Nicknamed the “XPW” program, the course is part of Air Education and Training Command's current pilot training transformation efforts and consists of students completing an undergraduate pilot training curriculum that only utilizes one airframe, the T-1 Jayhawk.
“We had students from various backgrounds, including five who had completed their initial flight training and two who had earned their private pilot’s license,” said Lt. Col. Eric Peterson, 99th Flying Training Squadron commander, “This is a great program for students who want to go fly heavy aircraft in Air Mobility Command, or who want to go fly certain aircraft in special operations or in Air Combat Command.”
Traditional UPT is a three-phase program that produces pilots in 12 months. The XPW program is done in two phases and graduates students in about seven months.
The first phase in XPW includes preflight academics where students learn general aviation terminology, after which students go directly to the T-1 aircraft, skipping the traditional route of flying the T-6 Texan II.
At the 12th Training Squadron’s simulator branch, the students developed extensive training profiles, allowing them to practice and be certified as proficient in the aircraft. Once students make it through the required simulator training, they go on to fly in the T-1 under the guidance of the 99th FTS team.
After receiving their diplomas, the new pilots followed a tradition called breaking of the wings, which originated decades ago when the Army Air Corps first started issuing pilot wings to young graduating aviators.
Graduation day was filled with excitement for 2nd Lt. Kassandra Fochtman, who is headed to McConnell Air Force Base, Kansas, to fly the KC-135 Stratotanker.
“It feels amazing to have endured the last seven months of pilot training to reach this point. It’s all been worth it,” she said. “I’m extremely proud. I can’t wait to begin flying around the world.”
One freshly minted pilot stood out from amongst his peers as he received the Top Stick award, Distinguished Graduate award and the AETC Commander's Trophy.

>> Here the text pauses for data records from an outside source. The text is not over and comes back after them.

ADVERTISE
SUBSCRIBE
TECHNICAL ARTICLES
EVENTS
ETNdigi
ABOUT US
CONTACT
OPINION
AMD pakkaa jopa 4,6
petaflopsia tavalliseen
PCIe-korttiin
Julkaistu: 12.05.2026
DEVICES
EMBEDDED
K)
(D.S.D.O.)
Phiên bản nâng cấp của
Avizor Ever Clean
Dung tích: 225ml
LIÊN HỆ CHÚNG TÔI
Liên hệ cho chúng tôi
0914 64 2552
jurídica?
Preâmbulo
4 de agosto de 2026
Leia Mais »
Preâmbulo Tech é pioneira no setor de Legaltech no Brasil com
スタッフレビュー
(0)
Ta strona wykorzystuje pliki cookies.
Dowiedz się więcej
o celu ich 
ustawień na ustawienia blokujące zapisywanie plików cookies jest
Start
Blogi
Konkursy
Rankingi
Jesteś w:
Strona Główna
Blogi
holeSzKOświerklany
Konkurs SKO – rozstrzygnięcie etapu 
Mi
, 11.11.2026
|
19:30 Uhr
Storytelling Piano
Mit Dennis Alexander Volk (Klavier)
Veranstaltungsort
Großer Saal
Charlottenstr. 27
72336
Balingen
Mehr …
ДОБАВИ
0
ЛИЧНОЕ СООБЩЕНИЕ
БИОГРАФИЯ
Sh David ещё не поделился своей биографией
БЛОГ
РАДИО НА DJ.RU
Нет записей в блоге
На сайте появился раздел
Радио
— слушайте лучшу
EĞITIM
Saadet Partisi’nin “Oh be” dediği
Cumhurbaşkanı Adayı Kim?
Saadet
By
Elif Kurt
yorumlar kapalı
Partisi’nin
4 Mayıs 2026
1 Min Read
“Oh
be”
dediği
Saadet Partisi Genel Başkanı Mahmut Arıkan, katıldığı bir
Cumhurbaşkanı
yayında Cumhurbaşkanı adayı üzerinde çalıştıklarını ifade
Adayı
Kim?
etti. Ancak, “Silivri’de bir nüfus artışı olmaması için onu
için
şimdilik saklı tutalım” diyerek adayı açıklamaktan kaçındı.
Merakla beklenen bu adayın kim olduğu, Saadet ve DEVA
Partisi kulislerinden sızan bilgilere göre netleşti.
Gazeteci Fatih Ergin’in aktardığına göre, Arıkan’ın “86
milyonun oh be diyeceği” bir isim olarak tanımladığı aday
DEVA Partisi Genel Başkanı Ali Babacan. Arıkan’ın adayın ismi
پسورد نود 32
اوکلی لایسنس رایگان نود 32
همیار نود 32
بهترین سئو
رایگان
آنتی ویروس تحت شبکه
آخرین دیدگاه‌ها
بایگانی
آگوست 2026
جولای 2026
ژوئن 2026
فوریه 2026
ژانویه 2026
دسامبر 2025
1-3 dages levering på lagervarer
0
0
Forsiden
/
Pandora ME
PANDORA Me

“Graduating from the first XPW class is pretty special,” said 2nd Lt. Andrew Button, who is slated to fly the C-17 Globemaster III at Joint Base Charleston, South Carolina. “I volunteered for this not knowing if it would work out or not, but I just put my trust in the Air Force. I want to give credit to my family and the world-class instructor pilots at the 99th FTS.”
Col. Robert Moschella, 12th Operations Group commander, served as the guest speaker. “The XPW program is a great way to capitalize on T-1 capacity to produce high quality pilots for the Air Force. These students had a great attitude throughout the program and showed an unrelenting willingness to learn and earn their wings.”